## Exercise goal:
Pull out each line in the records that contains the string "نظارات". The match is case-sensitive.

## Information given:
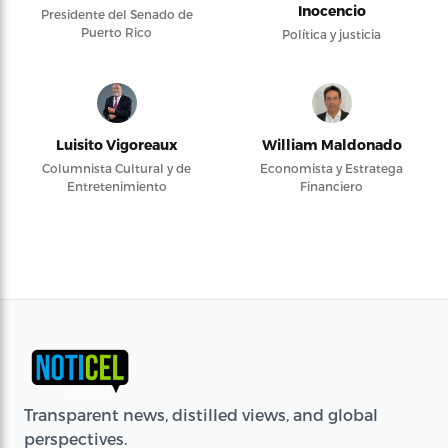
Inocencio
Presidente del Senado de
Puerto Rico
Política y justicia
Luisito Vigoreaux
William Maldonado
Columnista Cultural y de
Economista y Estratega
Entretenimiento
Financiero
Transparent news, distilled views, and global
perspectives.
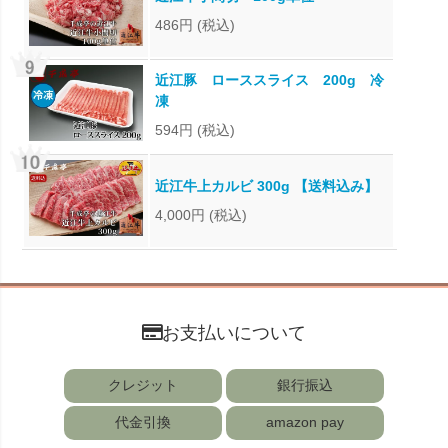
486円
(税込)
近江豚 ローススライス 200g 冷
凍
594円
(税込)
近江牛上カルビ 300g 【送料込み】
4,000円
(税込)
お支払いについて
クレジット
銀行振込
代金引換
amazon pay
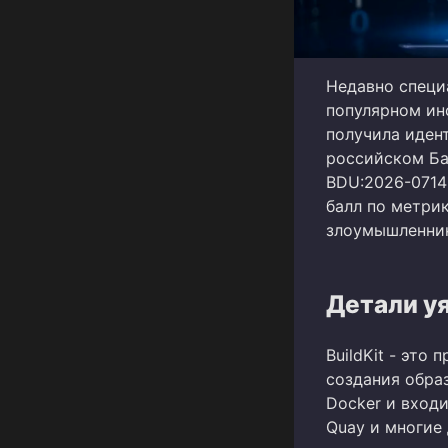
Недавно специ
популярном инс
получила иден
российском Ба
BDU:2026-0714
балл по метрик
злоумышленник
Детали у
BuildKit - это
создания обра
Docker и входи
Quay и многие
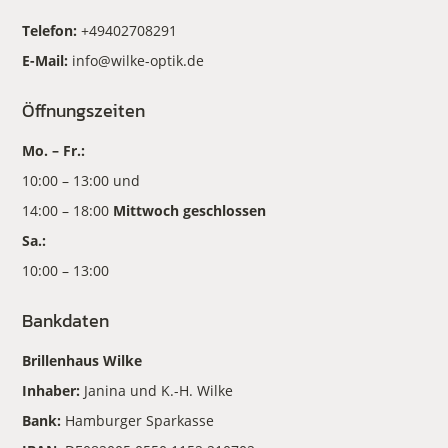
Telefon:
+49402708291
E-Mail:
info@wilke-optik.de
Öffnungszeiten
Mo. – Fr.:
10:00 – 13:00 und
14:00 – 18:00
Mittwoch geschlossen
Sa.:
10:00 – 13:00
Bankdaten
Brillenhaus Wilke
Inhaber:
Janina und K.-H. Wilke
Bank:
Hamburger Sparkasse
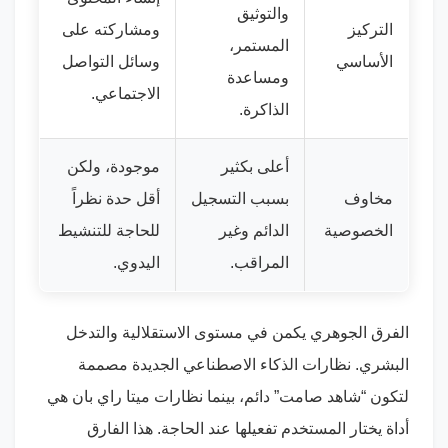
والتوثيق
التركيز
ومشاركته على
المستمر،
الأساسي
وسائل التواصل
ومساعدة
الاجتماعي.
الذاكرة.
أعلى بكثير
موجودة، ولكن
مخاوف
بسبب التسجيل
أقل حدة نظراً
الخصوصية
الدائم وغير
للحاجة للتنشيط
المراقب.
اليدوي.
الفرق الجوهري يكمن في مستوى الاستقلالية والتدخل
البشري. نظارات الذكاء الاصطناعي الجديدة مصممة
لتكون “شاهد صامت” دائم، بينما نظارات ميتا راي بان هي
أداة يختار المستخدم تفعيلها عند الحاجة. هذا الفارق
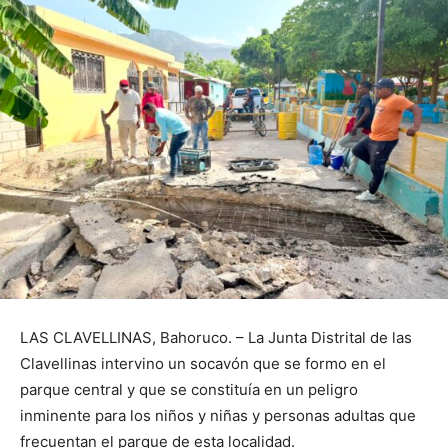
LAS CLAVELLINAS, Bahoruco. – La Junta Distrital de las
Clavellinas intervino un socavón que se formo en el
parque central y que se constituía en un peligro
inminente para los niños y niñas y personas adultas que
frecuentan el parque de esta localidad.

* * *

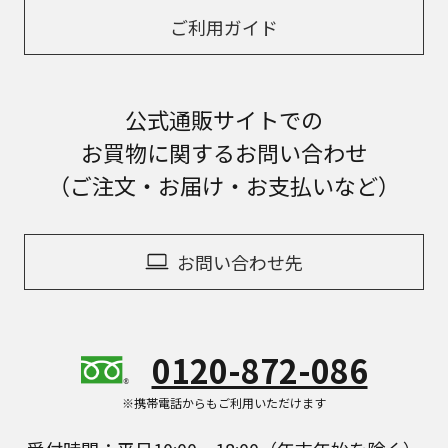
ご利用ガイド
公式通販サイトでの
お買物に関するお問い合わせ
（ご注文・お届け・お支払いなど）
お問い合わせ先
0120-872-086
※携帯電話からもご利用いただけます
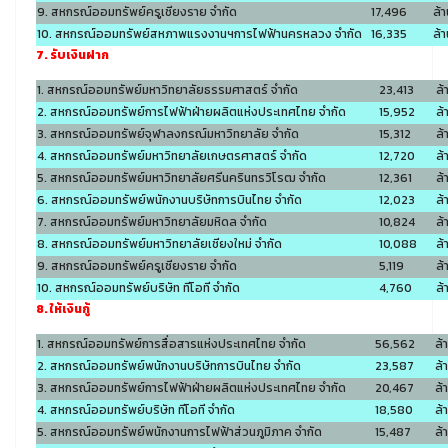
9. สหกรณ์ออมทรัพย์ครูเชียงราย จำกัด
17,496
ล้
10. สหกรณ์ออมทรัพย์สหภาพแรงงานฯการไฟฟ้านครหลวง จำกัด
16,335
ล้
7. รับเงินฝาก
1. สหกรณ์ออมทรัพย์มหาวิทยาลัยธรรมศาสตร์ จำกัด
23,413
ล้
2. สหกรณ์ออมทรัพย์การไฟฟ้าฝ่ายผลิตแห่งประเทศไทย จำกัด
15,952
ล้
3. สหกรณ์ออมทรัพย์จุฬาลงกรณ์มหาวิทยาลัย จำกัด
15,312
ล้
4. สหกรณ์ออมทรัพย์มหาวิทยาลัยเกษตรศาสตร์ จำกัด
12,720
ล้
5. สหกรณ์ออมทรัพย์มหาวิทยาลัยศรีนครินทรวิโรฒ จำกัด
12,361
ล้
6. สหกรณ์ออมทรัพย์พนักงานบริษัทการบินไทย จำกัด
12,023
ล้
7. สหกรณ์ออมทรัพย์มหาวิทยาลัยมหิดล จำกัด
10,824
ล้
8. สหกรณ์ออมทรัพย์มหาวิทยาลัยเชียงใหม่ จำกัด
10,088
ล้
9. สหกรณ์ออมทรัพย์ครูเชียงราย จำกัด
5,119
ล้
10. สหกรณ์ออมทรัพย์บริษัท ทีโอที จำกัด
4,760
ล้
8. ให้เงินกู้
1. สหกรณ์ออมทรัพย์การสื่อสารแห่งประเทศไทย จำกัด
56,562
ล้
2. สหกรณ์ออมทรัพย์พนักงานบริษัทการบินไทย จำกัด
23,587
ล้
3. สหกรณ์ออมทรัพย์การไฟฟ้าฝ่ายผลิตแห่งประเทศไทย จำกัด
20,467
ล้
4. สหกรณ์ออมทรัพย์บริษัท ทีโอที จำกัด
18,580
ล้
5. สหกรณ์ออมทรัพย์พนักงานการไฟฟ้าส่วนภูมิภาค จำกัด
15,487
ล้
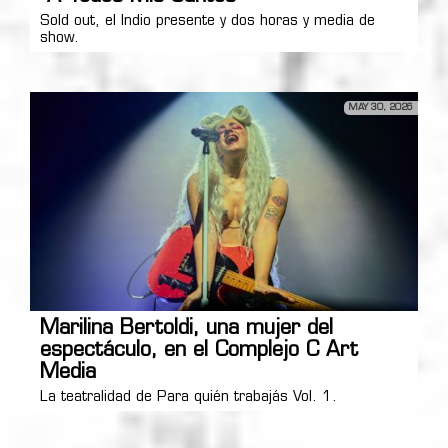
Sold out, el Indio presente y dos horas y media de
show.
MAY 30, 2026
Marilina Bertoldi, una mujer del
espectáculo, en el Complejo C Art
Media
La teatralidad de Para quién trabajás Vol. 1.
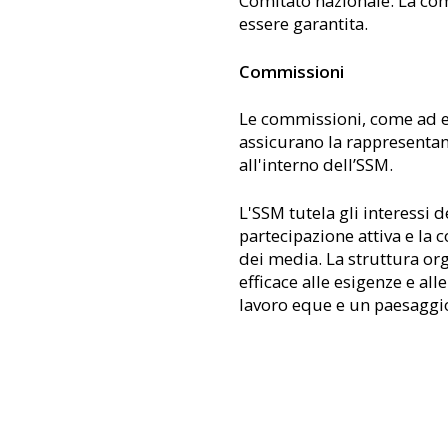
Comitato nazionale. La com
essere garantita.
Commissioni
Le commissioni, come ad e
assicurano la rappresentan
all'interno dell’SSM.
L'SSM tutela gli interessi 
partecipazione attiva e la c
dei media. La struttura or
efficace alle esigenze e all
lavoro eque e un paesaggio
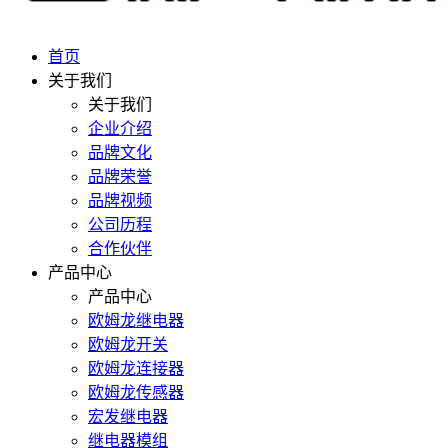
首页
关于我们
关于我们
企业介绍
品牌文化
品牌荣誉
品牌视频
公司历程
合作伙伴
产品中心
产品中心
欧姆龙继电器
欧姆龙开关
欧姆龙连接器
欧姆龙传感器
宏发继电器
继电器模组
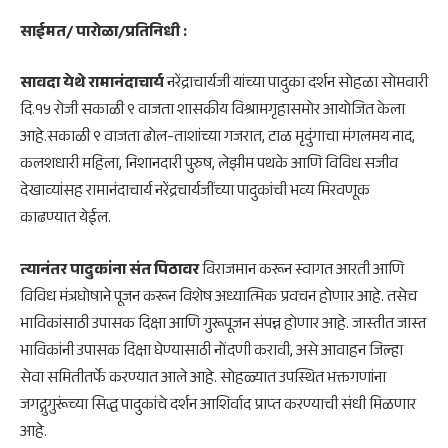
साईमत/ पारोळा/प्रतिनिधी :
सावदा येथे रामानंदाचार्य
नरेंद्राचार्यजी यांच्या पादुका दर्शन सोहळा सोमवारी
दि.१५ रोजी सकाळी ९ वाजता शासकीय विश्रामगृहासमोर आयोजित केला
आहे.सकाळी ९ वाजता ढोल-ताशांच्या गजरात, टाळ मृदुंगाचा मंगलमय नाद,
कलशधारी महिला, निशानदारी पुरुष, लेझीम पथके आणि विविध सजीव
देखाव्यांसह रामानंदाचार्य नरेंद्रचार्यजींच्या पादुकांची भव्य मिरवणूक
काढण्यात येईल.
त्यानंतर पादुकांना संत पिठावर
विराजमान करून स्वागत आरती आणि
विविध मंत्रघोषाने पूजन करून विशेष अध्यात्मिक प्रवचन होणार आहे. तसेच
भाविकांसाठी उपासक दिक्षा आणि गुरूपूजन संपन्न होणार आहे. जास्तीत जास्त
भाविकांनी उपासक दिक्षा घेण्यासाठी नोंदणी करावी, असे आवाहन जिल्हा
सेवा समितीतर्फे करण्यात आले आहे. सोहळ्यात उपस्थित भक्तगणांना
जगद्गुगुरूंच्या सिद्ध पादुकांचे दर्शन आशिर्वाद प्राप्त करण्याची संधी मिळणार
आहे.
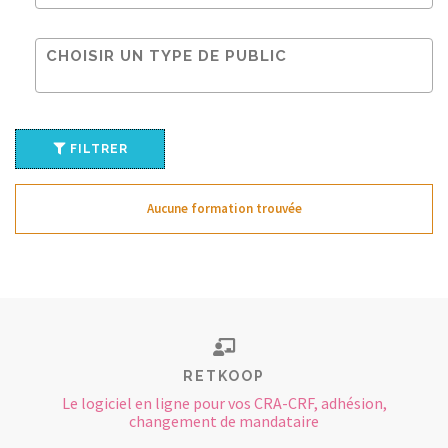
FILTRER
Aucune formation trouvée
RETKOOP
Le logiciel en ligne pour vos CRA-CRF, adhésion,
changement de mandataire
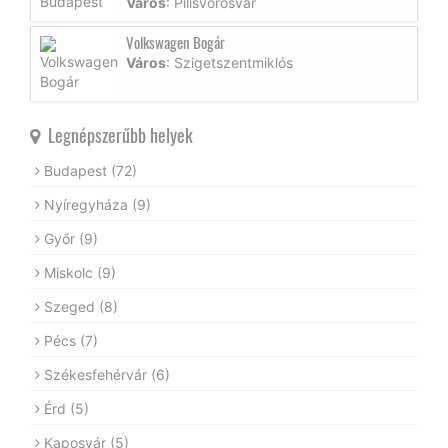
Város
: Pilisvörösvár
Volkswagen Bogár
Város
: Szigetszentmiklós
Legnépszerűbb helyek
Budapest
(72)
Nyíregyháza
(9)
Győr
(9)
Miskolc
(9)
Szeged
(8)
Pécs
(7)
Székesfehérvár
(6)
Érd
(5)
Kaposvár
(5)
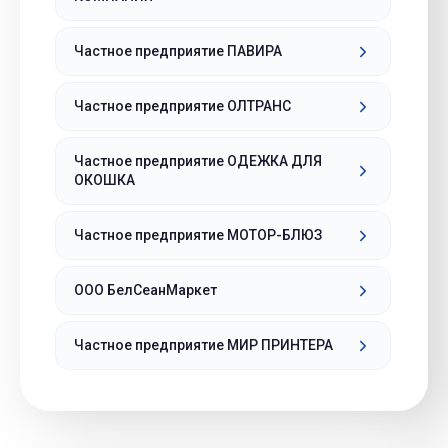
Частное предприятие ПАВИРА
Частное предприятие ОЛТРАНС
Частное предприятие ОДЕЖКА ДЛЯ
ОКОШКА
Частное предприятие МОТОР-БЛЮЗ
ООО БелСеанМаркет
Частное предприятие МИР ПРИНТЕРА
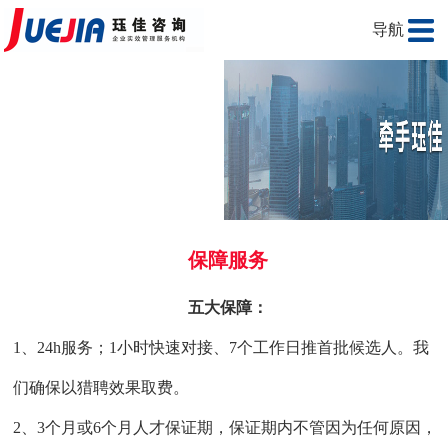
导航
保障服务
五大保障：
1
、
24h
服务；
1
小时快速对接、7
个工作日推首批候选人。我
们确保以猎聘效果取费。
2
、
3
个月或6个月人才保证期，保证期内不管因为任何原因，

...

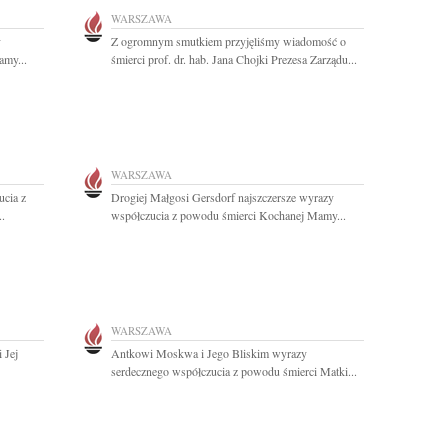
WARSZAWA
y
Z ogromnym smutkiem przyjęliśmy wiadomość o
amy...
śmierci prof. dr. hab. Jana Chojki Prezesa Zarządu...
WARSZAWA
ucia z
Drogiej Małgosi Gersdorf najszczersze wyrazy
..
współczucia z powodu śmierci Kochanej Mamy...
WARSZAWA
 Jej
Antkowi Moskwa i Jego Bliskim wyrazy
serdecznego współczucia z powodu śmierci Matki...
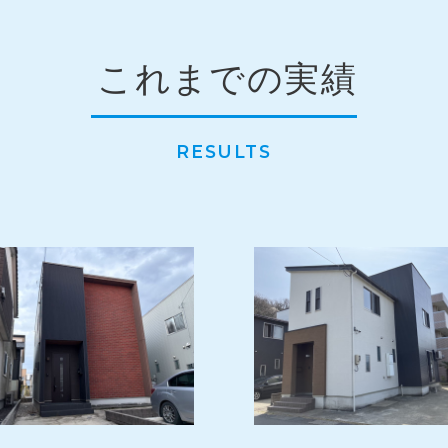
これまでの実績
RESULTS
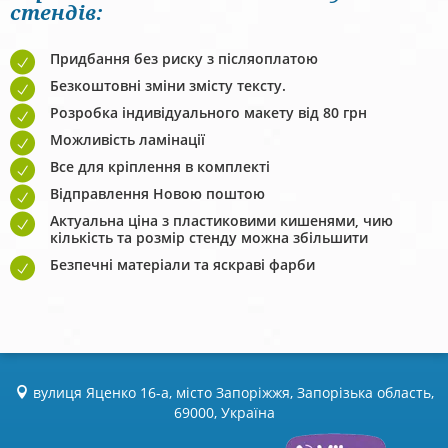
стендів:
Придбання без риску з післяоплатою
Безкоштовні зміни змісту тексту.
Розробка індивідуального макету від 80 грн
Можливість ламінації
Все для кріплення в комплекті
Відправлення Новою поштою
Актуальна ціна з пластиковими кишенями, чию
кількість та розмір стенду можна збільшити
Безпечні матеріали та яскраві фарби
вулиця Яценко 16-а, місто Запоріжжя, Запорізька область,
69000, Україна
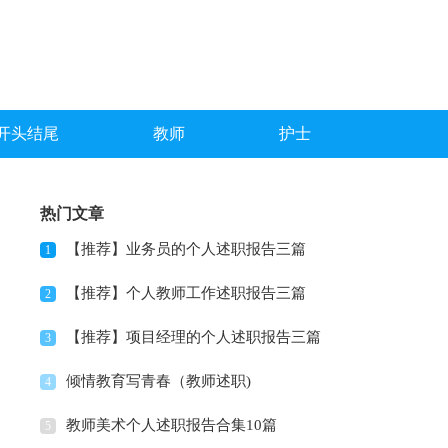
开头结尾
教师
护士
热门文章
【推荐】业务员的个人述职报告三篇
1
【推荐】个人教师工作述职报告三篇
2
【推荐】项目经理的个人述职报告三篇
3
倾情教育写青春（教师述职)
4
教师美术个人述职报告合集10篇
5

## Response:
البشري. نظارات الذكاء الاصطناعي الجديدة مصممة
لتكون “شاهد صامت” دائم، بينما نظارات ميتا راي بان هي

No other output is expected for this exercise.